Cameron does reach back into history, however, as his plans for a £50 Million program of events and activities to commemorate the First World War shows. Although both the Amritsar Massacre and the Kenyan emergency postdate the First World War, it is not the passage of time that is the key point here. Rather, the First World War, for Cameron, is a fundamental part of British national consciousness.  His observation overlooks the orchestration of the memorialisation of the First World War by state powers that have attempted to shape and reify processes of memory and forgetting into particular forms of narrative: in other words, to give the First World War a particular place in the national consciousness.  His plans for further commemoration are thus a continuation of this deliberate positioning. 

Yet, productions of a particular narrative are only ever partly successful.  As Jenny Edkins details in her book, Trauma and the Memory of Politics, memorialisation of the First World War in the UK was contested, in the first instance by the bereaved who refused to be involved in state memorialisation that gave “meaning where there was none” (p.230).  The production of these linear, meaningful, narratives involves forgetting as well as remembering.  It includes the marginalisation of elements of the First World War including the over one million Indian troops who fought with the British on the Western front and the profound impacts of the East African campaign on what is now Kenya.

How traumatic, brutal events are remembered or forgotten is political.  Their remembrance and forgetting is part of the process by which the certainties of everyday politics and the imagined community of who ‘we’ are gets produced and reproduced.  This production of a ‘we’ (in this case British-ness) is twofold; firstly it is about distinguishing who is included in the ‘we’, but more than this, it is about the nature of who ‘we’ are.

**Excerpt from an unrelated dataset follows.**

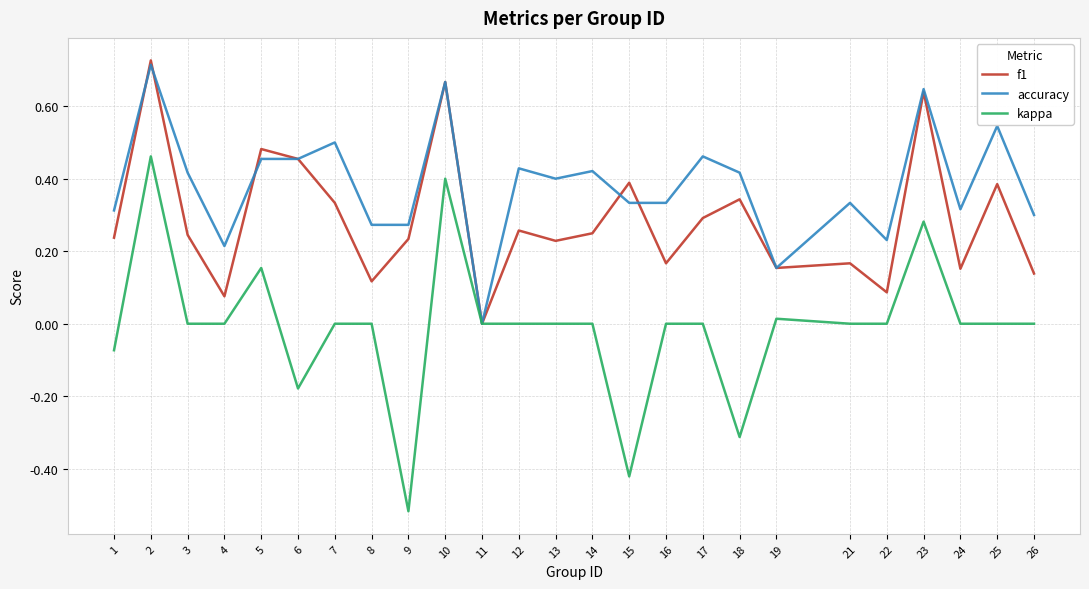

Rank the series at 7 from highest to lowest value.

accuracy, f1, kappa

The atrocities committed in Kenya in the late 1950s and the Amritsar massacre are disruptive to narratives about who the British ‘we’ is.  Their resonance is dangerous, disquieting, disruptive and therefore requires containment.  Isolating them as dim and distant history, rather than as an interruption to narratives about who we are, does just this. Whilst Cameron sees the First World War –or a particular version of the First World War–as part of the history that “make[s] us who we are today“, brutality in Kenya and India (and elsewhere) are not. 

As Himadeep Muppidi notes in Colonial Signs of International Relations the argument that ‘the other guy was worse’ – that other European powers’ colonial behaviour was more brutal – is a frequent refrain in discussions of colonial atrocity. This scapegoats in two ways: firstly by emphasising the ‘normality’ of these kinds of activities–others were doing them too–and secondly, by highlighting that even in this context ‘we’ were less culpable.

Tim Stanley, writing in History Today acknowledges that in the labour camps set up by the British during the Kenyan Emergency “torture was common and ignored by the colonial administration”; however he goes on to argue that “… it should be remembered that Britain was not as savage or superior as the French were in Algeria or the Portuguese were in Angola.”  Why then should it be remembered?  Is it so that even as there is an admission of some responsibility for the suffering of others, our identity is shored up in terms of ‘our’ relative benevolence? Colonial histories are complicated and contested–all histories are.  But who would ‘we’ be if we allowed the testimonies of Mr Nzili, Mr Nyingi and Mrs Mara to interrupt the (re)telling of the linear narrative of who the British are?  Our national consciousness is important –just ask David Cameron.

Laura Routley is a lecturer in politics at Newcastle University. She works and teaches on African politics and is interested in the on-going impacts of colonialism.  Her book Negotiating Corruption, based on fieldwork with Nigerian NGOs, is out next year published with the Routledge Interventions  series.